Segment Start: INFORMATION SHOWN

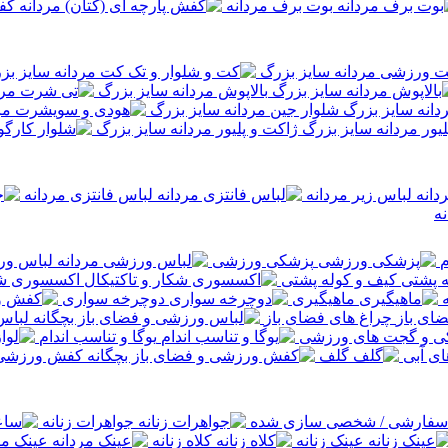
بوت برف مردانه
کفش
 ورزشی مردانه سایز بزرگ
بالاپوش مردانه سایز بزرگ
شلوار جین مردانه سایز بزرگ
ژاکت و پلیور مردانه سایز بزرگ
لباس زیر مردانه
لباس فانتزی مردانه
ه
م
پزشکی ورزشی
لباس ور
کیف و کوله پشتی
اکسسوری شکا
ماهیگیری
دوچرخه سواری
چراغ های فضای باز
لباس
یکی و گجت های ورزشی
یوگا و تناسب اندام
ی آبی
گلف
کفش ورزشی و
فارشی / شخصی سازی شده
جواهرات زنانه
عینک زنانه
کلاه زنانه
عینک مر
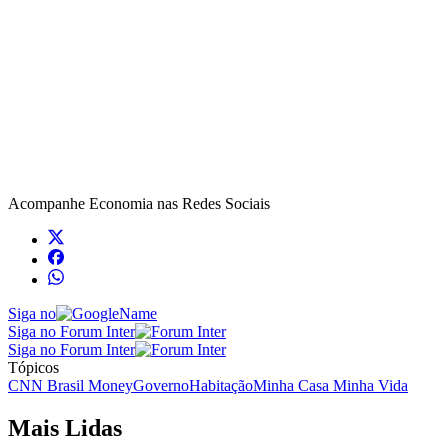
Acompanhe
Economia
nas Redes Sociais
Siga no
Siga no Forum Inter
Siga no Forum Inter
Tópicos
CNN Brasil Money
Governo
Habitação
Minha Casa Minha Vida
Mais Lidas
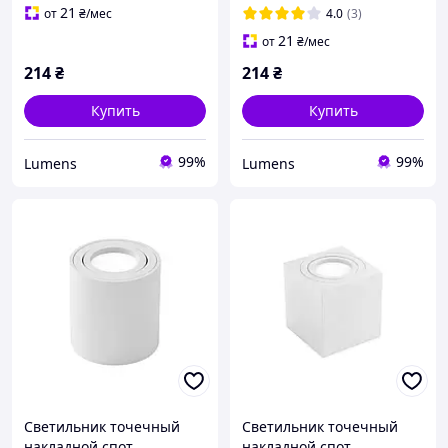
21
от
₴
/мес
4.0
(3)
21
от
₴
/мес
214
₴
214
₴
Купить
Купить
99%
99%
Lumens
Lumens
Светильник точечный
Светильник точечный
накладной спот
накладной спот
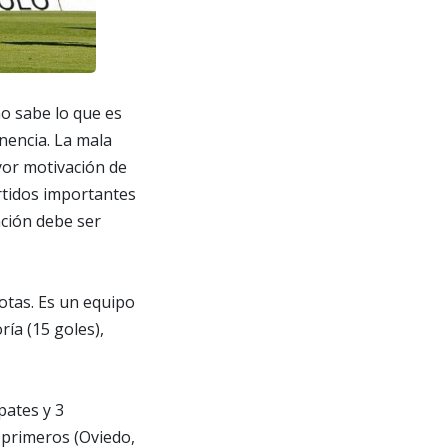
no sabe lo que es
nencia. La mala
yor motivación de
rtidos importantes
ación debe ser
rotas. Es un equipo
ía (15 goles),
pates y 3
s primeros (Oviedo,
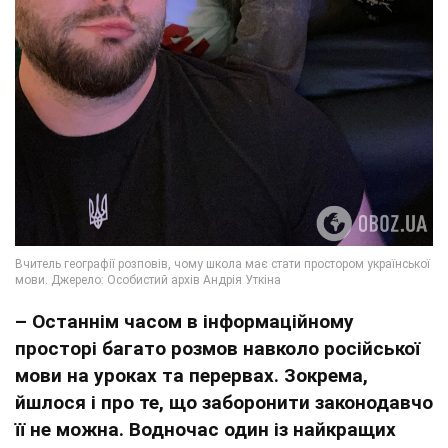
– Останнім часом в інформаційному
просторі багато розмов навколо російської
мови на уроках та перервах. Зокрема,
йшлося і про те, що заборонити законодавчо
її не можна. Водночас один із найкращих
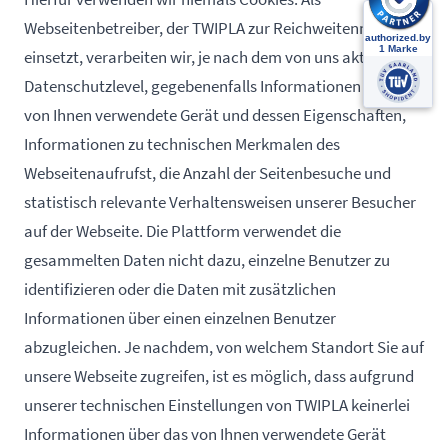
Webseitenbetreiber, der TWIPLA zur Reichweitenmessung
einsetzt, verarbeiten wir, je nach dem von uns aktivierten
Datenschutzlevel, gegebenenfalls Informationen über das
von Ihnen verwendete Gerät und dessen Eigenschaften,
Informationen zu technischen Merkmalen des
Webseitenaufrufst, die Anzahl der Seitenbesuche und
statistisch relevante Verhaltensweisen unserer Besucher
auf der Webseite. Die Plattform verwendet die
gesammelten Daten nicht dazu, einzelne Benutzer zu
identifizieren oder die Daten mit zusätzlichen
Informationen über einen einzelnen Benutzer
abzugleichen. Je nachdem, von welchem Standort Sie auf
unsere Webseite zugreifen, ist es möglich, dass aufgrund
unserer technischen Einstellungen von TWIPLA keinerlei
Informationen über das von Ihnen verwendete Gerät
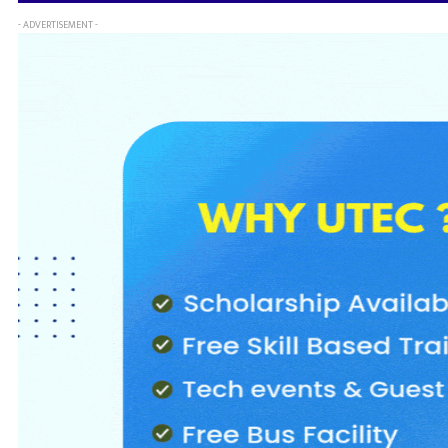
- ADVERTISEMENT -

Segment End: INFORMATION SHOWN
Segment Start: INFORMATION SHOWN

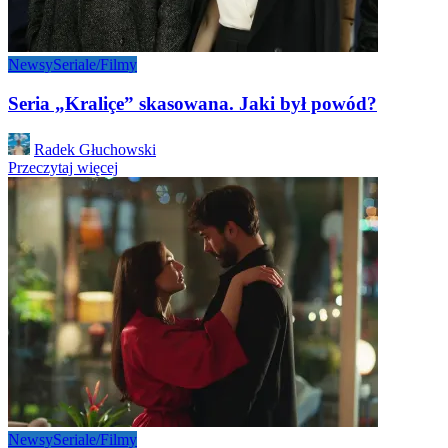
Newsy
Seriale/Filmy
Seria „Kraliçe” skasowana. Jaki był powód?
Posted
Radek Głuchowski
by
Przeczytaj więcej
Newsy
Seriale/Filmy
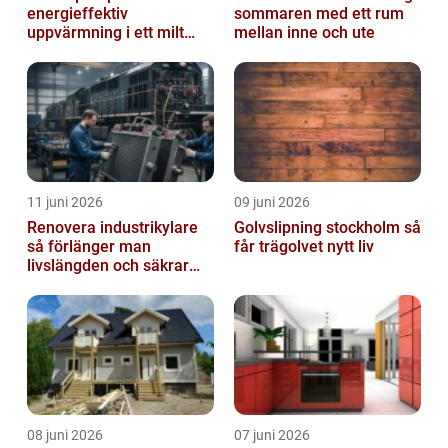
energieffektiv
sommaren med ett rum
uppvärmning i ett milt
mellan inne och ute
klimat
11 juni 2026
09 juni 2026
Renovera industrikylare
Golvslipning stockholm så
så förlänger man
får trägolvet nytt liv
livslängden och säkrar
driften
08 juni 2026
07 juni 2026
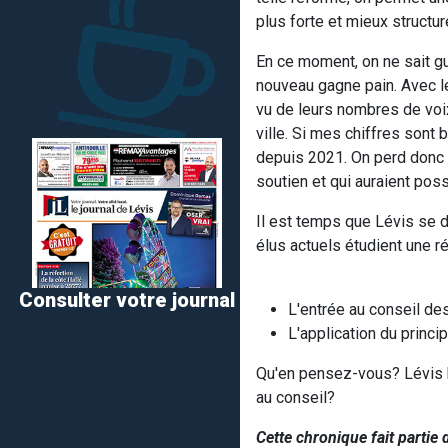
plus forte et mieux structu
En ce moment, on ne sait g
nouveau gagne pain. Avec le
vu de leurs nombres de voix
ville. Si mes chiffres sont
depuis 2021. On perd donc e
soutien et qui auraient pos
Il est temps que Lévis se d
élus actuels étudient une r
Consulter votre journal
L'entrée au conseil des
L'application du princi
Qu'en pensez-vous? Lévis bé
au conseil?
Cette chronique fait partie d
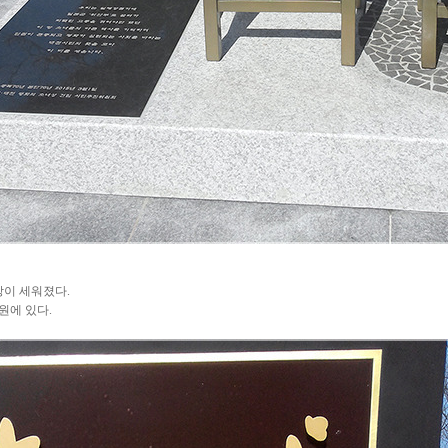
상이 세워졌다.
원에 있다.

Segment End: INFORMATION SHOWN

Some lines above may contain the string "سایز". State how many of them the records have, and nothing more.

TASK RESPONSE – 4